Rio Abajo was originally home to Afro-Antillean canal workers, and the food reflects the neighborhood’s heritage. Between 13th and 14th streets on Via España, you’ll find a row of fondas (inexpensive restaurants that are usually family run) offering traditional Afro-Antillean Panamanian dishes. We chose to stop at Donde Francis, a sparsely decorated, open-air restaurant (tip: if it looks like it is going to rain, choose a seat in the center of the restaurant as the rain sometimes flies in!). A friend from Rio Abajo also highly recommended neighboring Donde Fanso.
Don’t let the informal appearance dissuade you – this place has mouth-watering cuisine! We tested five-star bacalao (salted cod) with ackee, perfectly cooked arroz con coco y frijoles (coconut rice with beans) as well as the ever-famous saus (pigs feet soaked in vinegar and chile peppers – pigs feet ceviche, almost!). My Panamanian family tells me that I will not be fully Panamanian until I can devour a juicy pig’s foot, but I still have yet to find the stomach to consume one of these treats. My fellow diners, however, ranked the saus at Donde Francis as excellent.

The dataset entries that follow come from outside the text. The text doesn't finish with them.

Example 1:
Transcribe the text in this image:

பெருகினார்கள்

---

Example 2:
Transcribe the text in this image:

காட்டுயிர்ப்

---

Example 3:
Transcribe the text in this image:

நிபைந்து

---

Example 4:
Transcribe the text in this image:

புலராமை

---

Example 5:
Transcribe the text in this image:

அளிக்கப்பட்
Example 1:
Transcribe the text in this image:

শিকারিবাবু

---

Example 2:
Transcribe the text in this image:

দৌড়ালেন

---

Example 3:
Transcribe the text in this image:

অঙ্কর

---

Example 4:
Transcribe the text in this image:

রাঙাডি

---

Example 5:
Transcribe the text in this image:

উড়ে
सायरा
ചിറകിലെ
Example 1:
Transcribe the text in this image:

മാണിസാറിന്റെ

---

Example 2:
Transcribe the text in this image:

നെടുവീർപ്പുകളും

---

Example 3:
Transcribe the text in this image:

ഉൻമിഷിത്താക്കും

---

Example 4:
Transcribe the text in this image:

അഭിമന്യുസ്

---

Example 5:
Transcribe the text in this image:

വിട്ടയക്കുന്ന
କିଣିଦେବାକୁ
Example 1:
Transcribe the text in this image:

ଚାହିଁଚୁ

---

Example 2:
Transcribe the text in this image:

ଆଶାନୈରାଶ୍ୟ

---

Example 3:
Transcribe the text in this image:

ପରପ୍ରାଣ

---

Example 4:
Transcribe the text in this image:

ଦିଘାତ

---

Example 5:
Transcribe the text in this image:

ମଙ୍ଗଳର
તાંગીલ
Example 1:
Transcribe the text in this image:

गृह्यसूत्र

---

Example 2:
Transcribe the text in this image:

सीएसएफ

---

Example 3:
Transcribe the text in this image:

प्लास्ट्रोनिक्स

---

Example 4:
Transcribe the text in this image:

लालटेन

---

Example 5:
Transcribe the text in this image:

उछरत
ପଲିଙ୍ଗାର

During the week many of these fondas offer just the basic staples, catering to day workers who stop in for a simple bite to eat. From Friday evening to Sunday, the menu expands and changes according to what’s fresh. Aim to arrive early for a weekend meal – the fondas are small and tend to fill up. Most of the fondas also offer carryout. Bring cash, as many of these fondas do not accept credit cards.
Donde Francis and Donde Fanso are located between Calle 13 and Calle 14 on Via España. There is parking available just behind the restaurants as well as nearby Metrobus stops.